Once your jar is full of herbs, tightly cover and let it sit for 2-3 weeks in a cool, dark place.
Strain and discard what's left.
No two jars of Garbage Vinegar are the same!
Notes on vinegar:
White distilled vinegar is not ideal for cooking because it is not fermented. Fermentation is better for our bodies than distillation. Distilled vinegar can be used for cleaning, however.
Try raw unfiltered apple cider vinegar.
Always read the label on vinegar bottles to see what it's distilled in. In the last few years, vinegar producers have been required to provide this information. Some white distilled vinegars are actually distilled from wood chips!
Also, stay away from seasoned vinegar. You'll be adding flavor yourself and you want to start with an "unadulterated" product.
To make herb mustard, chop 2-4 tablespoons of herbs as finely as you can and add to your homemade mustard.

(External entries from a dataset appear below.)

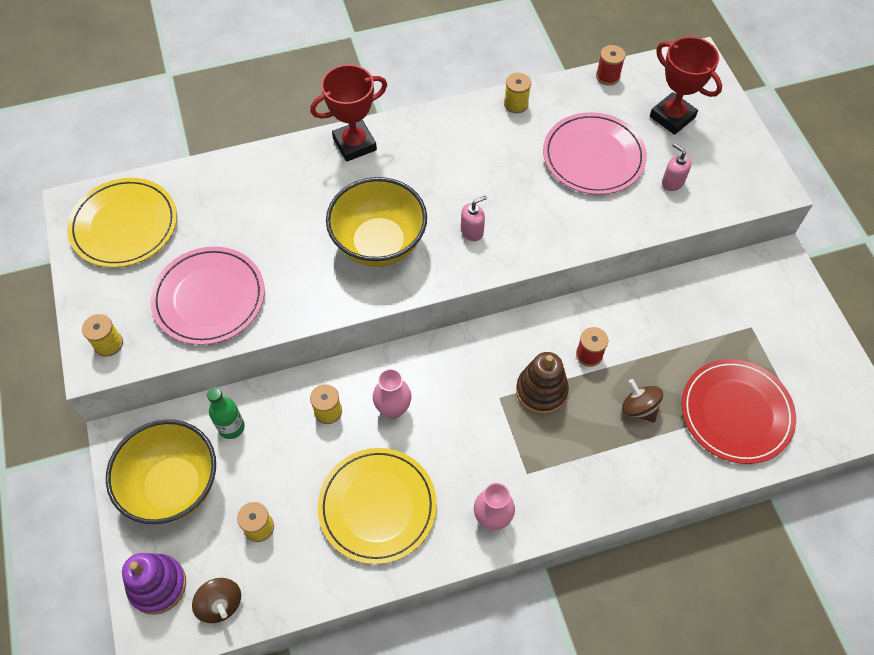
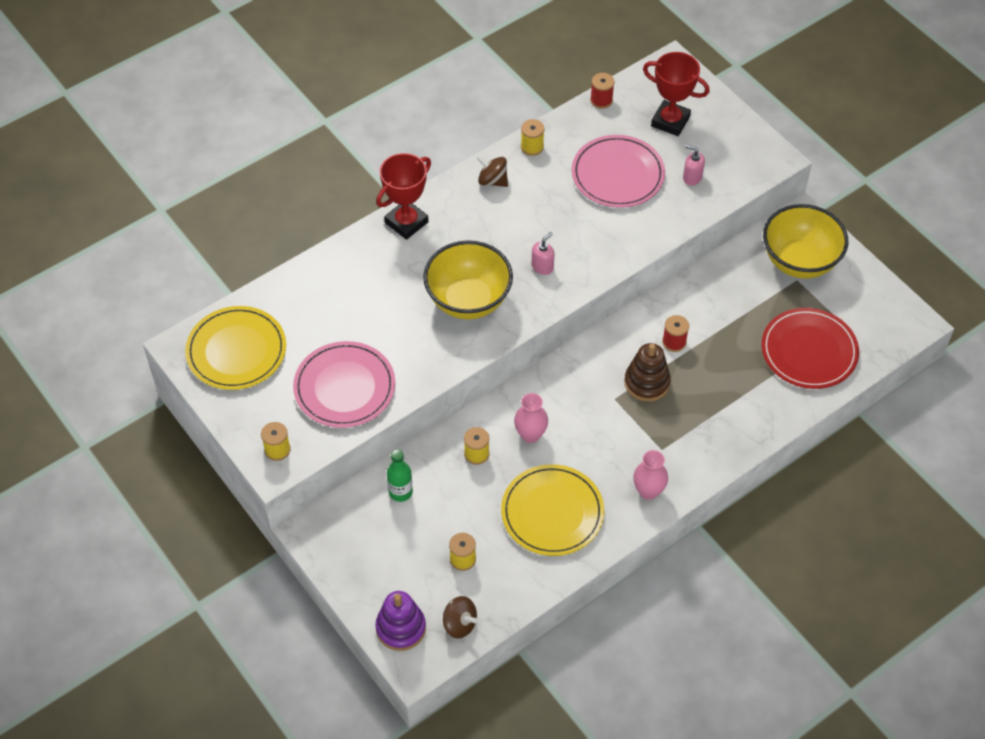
camera: 20 degrees left, 5 degrees down
(174, 486) = (375, 552): yellow bowl -> yellow bowl (799, 261)
(639, 408) = (731, 371): brown spinning top -> brown spinning top (492, 181)

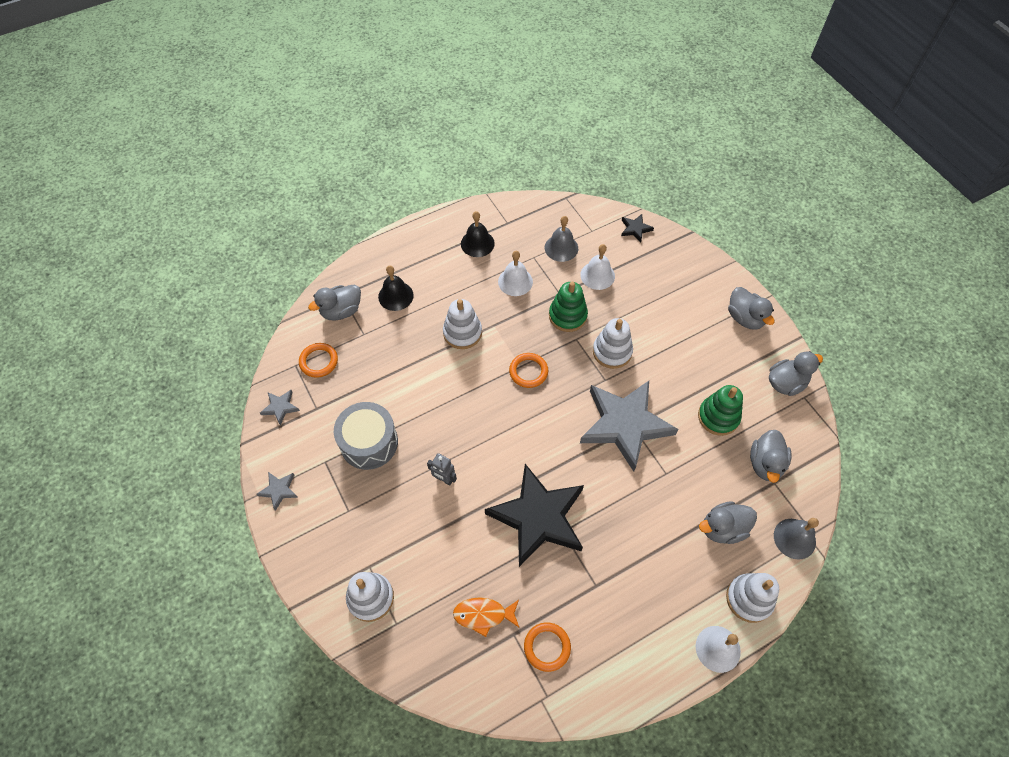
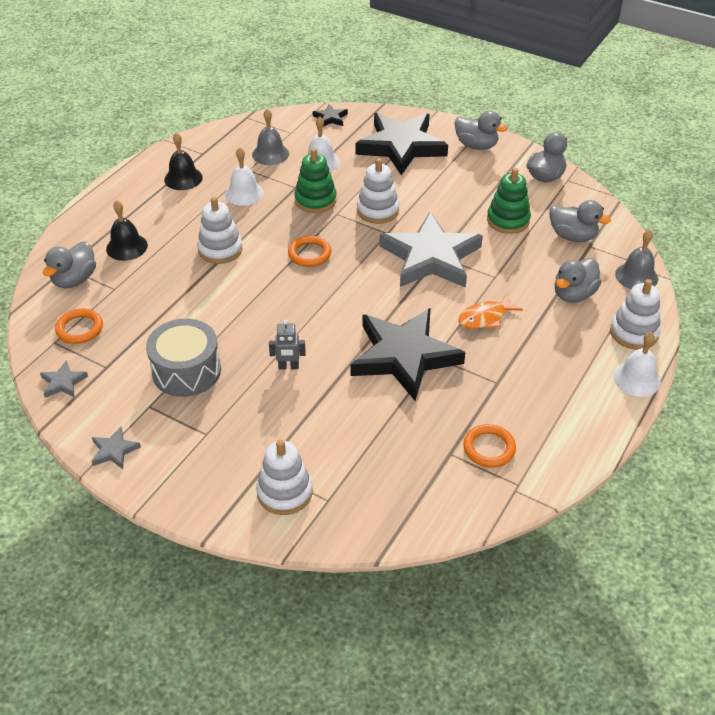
camera: 30 degrees left, 15 degrees down
(483, 615) = (410, 452): orange fish -> orange fish (485, 318)
(677, 289) = (401, 146): none -> black star
(765, 464) = (572, 236): grey duck -> grey duck turned 45 degrees counterclockwise

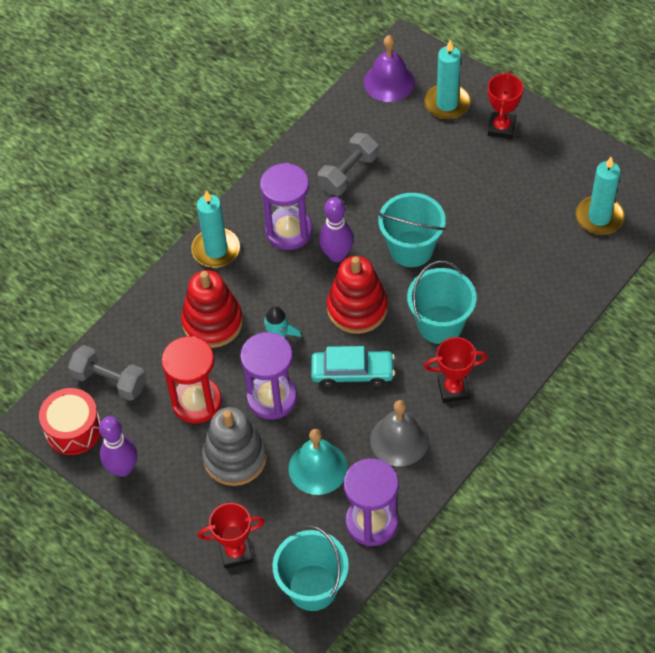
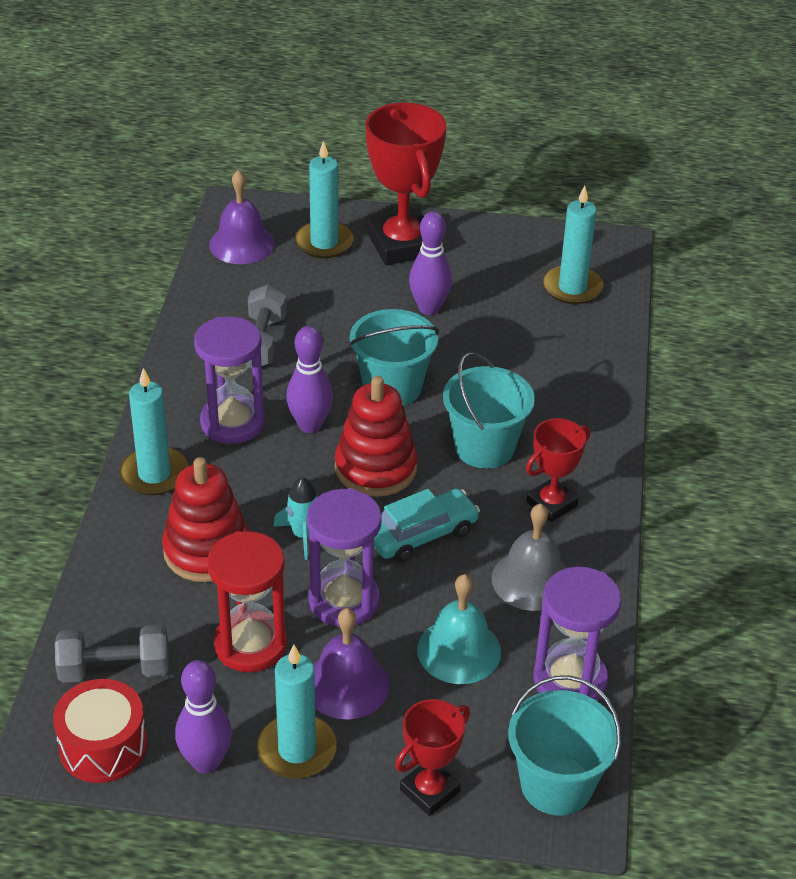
camera: 35 degrees left, 15 degrees down
(178, 486) = (297, 750): none -> turquoise candle
(235, 457) = (346, 684): grey stacking toy -> purple bell
(482, 192) = (429, 308): none -> purple bowling pin
(501, 128) = (402, 245): red trophy -> red trophy, size x1.78

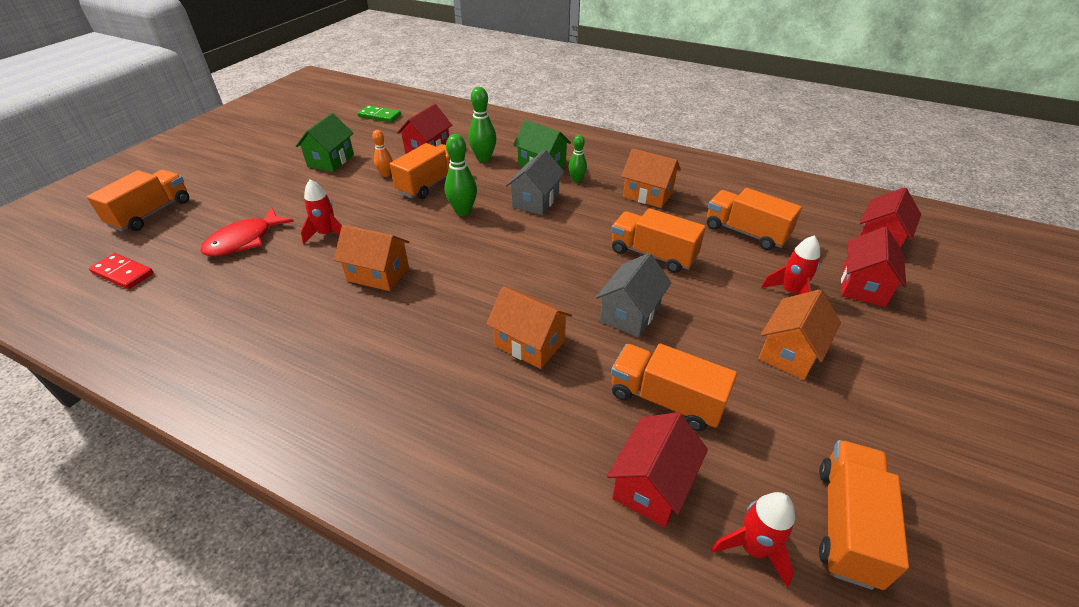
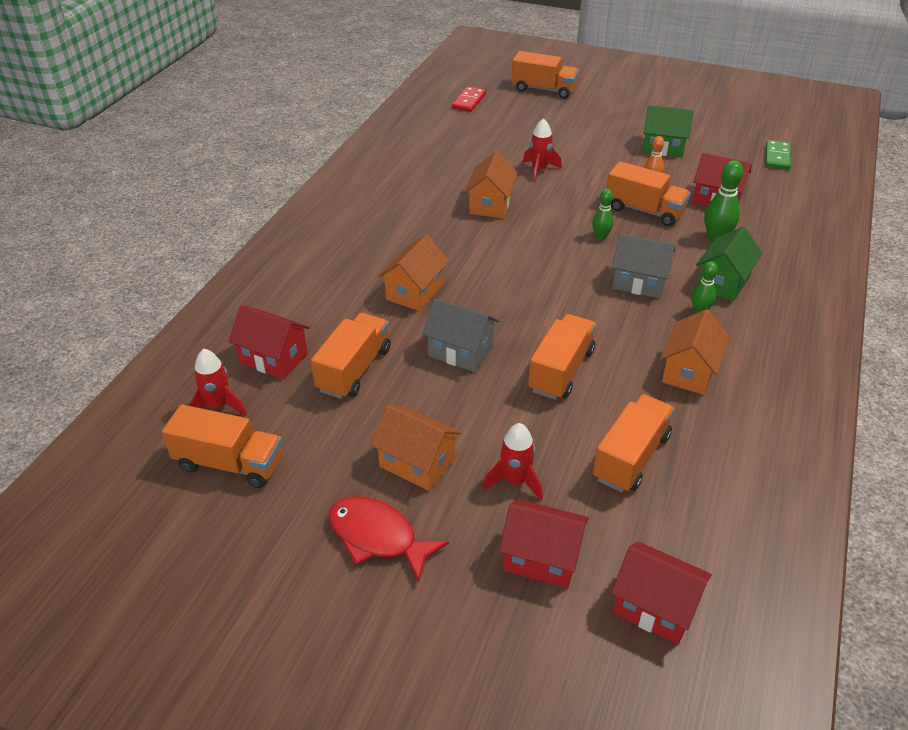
camera: 85 degrees right, 0 degrees up
(244, 240) = (519, 136): red fish -> red fish (378, 537)
(463, 211) = (600, 237): green bowling pin -> green bowling pin, size x0.63

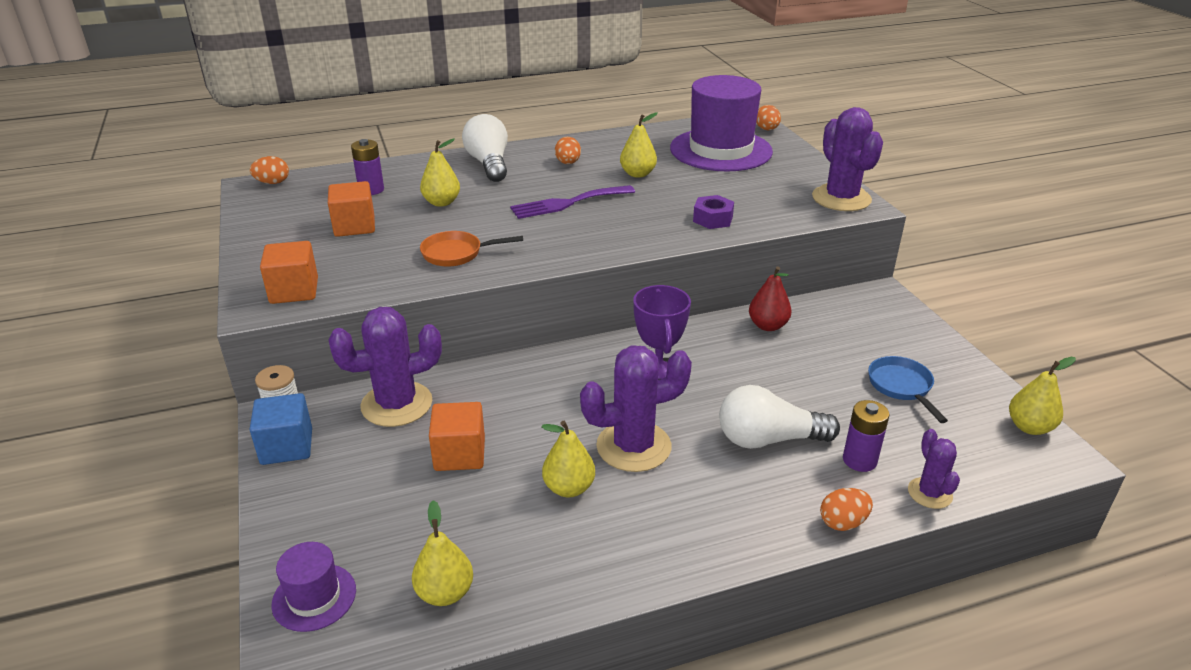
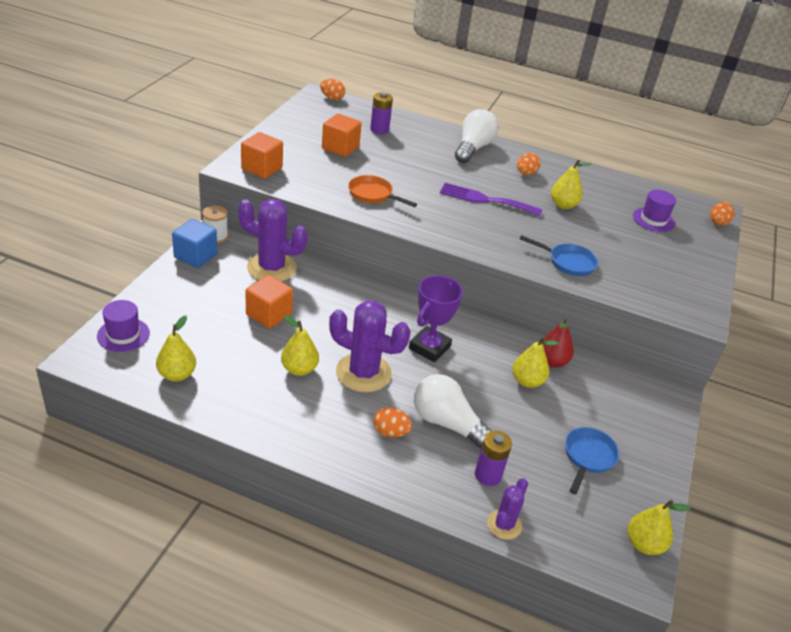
camera: 35 degrees right, 5 degrees up
(441, 202) = (408, 159): yellow pear -> yellow pear (527, 381)
(713, 219) = (568, 262): purple nut -> blue pan
(720, 150) = (653, 220): purple hat -> purple hat, size x0.47
(841, 198) = (692, 302): purple cactus -> none
(843, 522) = (423, 497): orange egg -> orange egg (390, 432)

Homemade mustard is very easy to make! Buy whole mustard seed, measure out 2-4 tablespoons and cover it with liquid (any edible liquid you want: beer, rum, apple cider, fruit juice, wine, etc.). Let it sit overnight and, by the morning, all the liquid will be dissolved and you'll have your own homemade mustard.
In addition to herbs, you can also mix in some horseradish or garlic to your mustard.
Mustard cannot spoil, even if it's left in the pantry and is not refrigerated.
You can use mustard in cooking by:
deglazing pans with it
slathering it under chicken skin
topping steak with it and adding sauteed onions
pairing it with breaded fish
Pesto can be made with any herb (doesn't have to be basil!). Use olive oil and any mixture of herbs you want. Betsy uses Romano cheese in her recipes. Also, she uses walnuts instead of the "normal" pine nuts because they're much cheaper and keep longer. Once you've created your own signature pesto, you can freeze it in cubes or straight up in a ziplock bag. It will spoil after a while in the refrigerator, so freeze smaller portions to avoid waste.
Herb butters, vinegar, mustard, and pesto bring sass to cooking and always work well as gifts (wouldn't you know, gift-giving season is right around the corner!).
If you decide to make some vinegar (herb or Garbage), I'd love to know what you included in it.